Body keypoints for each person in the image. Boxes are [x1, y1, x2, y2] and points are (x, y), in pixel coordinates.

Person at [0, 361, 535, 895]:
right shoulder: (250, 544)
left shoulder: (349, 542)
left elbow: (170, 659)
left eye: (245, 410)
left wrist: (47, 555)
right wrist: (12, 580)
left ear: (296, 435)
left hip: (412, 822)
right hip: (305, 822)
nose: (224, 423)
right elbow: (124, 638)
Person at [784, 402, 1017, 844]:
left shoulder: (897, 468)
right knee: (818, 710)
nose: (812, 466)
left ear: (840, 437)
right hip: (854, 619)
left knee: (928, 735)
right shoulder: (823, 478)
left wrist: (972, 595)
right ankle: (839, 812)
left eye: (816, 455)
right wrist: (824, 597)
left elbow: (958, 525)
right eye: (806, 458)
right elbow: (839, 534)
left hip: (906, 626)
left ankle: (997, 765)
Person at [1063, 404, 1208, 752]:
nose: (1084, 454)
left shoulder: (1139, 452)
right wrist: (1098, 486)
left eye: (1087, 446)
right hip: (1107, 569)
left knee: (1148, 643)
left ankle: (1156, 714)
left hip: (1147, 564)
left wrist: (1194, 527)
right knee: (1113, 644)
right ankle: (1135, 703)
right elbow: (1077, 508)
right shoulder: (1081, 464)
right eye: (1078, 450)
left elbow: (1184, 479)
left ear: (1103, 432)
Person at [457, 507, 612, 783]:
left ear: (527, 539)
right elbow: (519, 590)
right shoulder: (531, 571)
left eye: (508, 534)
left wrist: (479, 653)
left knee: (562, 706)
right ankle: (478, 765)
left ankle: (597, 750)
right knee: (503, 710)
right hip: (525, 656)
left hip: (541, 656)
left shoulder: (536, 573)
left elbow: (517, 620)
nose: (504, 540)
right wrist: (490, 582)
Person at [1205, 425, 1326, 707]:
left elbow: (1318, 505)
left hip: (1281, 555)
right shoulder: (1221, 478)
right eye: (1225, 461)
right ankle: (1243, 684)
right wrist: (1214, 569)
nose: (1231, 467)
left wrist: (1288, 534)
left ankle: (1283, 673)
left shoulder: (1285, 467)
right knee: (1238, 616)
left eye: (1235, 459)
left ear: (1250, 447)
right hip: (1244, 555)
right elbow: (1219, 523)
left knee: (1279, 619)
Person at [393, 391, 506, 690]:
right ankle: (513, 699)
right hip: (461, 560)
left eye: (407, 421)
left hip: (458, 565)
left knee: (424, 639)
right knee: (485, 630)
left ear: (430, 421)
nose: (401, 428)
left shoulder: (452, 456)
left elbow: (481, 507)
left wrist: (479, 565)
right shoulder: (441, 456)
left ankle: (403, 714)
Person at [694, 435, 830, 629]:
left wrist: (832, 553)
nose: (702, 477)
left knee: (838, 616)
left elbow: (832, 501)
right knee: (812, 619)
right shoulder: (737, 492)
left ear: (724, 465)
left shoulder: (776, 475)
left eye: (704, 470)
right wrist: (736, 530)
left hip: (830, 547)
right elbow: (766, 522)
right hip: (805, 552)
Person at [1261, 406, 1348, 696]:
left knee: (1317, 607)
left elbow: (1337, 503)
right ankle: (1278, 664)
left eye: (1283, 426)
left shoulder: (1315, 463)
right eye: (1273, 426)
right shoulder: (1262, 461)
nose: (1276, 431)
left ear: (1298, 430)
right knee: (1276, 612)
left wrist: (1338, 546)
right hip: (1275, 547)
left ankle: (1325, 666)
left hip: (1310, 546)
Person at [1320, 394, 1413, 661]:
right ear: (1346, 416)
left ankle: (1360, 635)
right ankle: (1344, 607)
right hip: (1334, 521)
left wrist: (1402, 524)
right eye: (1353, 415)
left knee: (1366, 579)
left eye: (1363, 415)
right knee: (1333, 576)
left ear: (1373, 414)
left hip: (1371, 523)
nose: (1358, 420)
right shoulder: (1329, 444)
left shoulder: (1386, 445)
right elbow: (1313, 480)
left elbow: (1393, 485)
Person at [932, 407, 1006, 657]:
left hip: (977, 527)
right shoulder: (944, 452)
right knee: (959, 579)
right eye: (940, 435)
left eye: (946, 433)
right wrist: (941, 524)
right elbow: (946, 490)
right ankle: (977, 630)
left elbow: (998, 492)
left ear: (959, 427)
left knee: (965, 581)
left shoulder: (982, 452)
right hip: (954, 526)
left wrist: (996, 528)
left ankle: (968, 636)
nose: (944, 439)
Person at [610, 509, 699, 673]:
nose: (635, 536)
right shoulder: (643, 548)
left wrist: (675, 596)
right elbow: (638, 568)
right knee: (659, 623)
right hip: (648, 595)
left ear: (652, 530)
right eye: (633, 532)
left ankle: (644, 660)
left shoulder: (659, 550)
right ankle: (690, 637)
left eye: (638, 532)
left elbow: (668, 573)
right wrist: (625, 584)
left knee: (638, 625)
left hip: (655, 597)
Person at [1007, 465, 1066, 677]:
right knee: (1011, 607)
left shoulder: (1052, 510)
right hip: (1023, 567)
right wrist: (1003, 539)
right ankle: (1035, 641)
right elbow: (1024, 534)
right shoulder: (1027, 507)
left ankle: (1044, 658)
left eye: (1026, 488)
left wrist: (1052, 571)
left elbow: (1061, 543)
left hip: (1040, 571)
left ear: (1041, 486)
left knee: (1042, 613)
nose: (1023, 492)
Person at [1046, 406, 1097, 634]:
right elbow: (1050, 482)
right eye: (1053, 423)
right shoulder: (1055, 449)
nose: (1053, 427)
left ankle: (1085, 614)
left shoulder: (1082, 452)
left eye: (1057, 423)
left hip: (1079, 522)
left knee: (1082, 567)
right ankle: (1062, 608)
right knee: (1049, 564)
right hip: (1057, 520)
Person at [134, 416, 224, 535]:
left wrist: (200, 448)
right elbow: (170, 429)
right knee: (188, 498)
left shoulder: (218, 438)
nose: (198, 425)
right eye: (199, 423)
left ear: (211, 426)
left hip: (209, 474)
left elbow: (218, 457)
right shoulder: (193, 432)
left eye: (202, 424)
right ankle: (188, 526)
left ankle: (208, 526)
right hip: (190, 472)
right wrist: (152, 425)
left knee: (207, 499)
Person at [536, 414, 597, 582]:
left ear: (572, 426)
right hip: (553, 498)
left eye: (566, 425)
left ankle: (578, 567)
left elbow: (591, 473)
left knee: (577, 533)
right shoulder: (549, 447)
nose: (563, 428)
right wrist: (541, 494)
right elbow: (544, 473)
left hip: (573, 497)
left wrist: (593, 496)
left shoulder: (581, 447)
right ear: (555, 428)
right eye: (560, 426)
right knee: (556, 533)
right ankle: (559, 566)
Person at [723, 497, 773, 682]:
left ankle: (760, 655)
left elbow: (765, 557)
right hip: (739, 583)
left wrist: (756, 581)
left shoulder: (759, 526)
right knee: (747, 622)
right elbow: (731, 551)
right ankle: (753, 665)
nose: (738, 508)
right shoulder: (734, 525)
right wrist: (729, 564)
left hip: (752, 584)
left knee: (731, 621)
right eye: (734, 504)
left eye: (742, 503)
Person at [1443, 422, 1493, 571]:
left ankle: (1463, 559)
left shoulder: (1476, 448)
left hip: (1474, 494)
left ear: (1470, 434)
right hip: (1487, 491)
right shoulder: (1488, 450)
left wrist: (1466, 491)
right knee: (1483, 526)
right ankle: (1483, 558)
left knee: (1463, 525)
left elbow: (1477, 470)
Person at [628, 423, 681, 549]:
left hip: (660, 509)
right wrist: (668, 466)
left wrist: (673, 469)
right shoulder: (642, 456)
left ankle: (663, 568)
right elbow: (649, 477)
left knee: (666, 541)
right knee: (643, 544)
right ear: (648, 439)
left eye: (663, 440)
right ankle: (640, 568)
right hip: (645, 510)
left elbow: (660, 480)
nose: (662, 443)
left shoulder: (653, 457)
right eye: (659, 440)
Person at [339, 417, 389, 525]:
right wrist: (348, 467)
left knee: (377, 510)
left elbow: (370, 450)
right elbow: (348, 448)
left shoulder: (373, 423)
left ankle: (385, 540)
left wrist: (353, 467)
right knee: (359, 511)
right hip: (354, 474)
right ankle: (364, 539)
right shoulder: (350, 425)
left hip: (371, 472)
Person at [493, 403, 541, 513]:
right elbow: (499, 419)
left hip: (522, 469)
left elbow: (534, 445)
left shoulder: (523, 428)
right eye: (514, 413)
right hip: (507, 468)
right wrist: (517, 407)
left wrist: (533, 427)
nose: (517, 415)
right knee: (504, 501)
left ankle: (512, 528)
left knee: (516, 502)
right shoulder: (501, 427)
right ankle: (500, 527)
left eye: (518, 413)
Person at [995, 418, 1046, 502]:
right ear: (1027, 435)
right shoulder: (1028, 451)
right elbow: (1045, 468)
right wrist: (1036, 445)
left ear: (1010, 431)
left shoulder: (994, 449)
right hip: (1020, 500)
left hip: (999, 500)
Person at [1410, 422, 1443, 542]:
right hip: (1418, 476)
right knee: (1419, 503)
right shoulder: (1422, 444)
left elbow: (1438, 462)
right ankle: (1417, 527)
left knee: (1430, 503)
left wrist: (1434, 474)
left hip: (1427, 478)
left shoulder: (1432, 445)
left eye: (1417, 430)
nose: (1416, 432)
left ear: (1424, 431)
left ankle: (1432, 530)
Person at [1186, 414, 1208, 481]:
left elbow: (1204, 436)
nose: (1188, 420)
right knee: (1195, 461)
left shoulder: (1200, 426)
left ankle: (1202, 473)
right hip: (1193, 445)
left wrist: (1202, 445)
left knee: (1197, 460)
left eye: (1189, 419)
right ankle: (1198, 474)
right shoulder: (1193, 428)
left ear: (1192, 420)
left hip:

==========

WHAT YOU WILL DO
Set down precisely the lines above between the line holding "left shoulder: (349, 542)" and the line holding "left shoulder: (1139, 452)", inclusive, and nothing beyond them.

SOLUTION TO THIS PROBLEM
left shoulder: (349, 542)
left elbow: (170, 659)
left eye: (245, 410)
left wrist: (47, 555)
right wrist: (12, 580)
left ear: (296, 435)
left hip: (412, 822)
right hip: (305, 822)
nose: (224, 423)
right elbow: (124, 638)
Person at [784, 402, 1017, 844]:
left shoulder: (897, 468)
right knee: (818, 710)
nose: (812, 466)
left ear: (840, 437)
right hip: (854, 619)
left knee: (928, 735)
right shoulder: (823, 478)
left wrist: (972, 595)
right ankle: (839, 812)
left eye: (816, 455)
right wrist: (824, 597)
left elbow: (958, 525)
right eye: (806, 458)
right elbow: (839, 534)
left hip: (906, 626)
left ankle: (997, 765)
Person at [1063, 404, 1208, 752]:
nose: (1084, 454)
left shoulder: (1139, 452)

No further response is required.